> [Directions]
Nothing outside the range below should be printed. Output exactly the lines from the line with "middle mcp: (592, 673)" to the line with "middle tip: (983, 333)", both included.

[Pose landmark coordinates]

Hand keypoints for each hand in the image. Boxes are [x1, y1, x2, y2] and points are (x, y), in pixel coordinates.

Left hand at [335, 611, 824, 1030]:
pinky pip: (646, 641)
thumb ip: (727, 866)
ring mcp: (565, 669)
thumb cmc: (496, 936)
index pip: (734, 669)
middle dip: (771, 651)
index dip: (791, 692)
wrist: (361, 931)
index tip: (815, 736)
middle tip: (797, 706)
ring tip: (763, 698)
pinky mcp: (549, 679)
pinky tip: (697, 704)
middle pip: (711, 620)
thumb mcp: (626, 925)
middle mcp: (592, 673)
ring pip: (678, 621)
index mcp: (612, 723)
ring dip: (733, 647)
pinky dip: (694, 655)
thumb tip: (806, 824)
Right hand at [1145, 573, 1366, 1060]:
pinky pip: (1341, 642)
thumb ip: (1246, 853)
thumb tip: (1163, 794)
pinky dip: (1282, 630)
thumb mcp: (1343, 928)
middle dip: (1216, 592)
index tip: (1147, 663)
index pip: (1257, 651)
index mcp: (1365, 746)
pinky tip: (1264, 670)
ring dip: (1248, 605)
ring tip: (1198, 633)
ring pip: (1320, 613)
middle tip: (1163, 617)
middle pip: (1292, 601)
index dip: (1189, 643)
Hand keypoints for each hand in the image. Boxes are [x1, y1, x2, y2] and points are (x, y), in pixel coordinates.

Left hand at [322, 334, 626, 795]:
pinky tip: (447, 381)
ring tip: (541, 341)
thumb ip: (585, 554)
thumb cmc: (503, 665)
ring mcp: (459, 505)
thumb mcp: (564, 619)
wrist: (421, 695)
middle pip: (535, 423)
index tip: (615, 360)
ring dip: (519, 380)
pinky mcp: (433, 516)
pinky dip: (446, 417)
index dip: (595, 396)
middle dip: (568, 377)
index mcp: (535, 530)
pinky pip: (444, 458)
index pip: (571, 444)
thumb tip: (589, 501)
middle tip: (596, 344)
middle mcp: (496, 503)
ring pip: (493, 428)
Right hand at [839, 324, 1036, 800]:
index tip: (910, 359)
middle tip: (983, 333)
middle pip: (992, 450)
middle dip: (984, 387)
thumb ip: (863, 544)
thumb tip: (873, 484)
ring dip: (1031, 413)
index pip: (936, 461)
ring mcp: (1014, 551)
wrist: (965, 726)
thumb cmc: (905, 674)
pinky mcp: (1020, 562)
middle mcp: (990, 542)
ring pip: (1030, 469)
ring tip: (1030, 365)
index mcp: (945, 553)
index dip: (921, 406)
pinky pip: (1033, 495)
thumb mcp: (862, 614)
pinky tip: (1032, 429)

> [Written answer]
middle mcp: (592, 673)
ring pip: (678, 621)
index mcp: (612, 723)
ring dip: (733, 647)
pinky dip: (694, 655)
thumb tip: (806, 824)
Right hand at [1145, 573, 1366, 1060]:
pinky pip: (1341, 642)
thumb ip: (1246, 853)
thumb tip: (1163, 794)
pinky dip: (1282, 630)
thumb mcp: (1343, 928)
middle dip: (1216, 592)
index tip: (1147, 663)
index pip: (1257, 651)
index mcp: (1365, 746)
pinky tip: (1264, 670)
ring dip: (1248, 605)
ring tip: (1198, 633)
ring pip: (1320, 613)
middle tip: (1163, 617)
middle pip: (1292, 601)
index dip: (1189, 643)
Hand keypoints for each hand in the image. Boxes are [x1, y1, x2, y2] and points are (x, y), in pixel coordinates.

Left hand at [322, 334, 626, 795]:
pinky tip: (447, 381)
ring tip: (541, 341)
thumb ip: (585, 554)
thumb cmc: (503, 665)
ring mcp: (459, 505)
thumb mcp: (564, 619)
wrist: (421, 695)
middle pip: (535, 423)
index tip: (615, 360)
ring dip: (519, 380)
pinky mcp: (433, 516)
pinky dip: (446, 417)
index dip: (595, 396)
middle dip: (568, 377)
index mcp: (535, 530)
pinky pip: (444, 458)
index pip: (571, 444)
thumb tip: (589, 501)
middle tip: (596, 344)
middle mcp: (496, 503)
ring pip: (493, 428)
Right hand at [839, 324, 1036, 800]:
index tip: (910, 359)
middle tip: (983, 333)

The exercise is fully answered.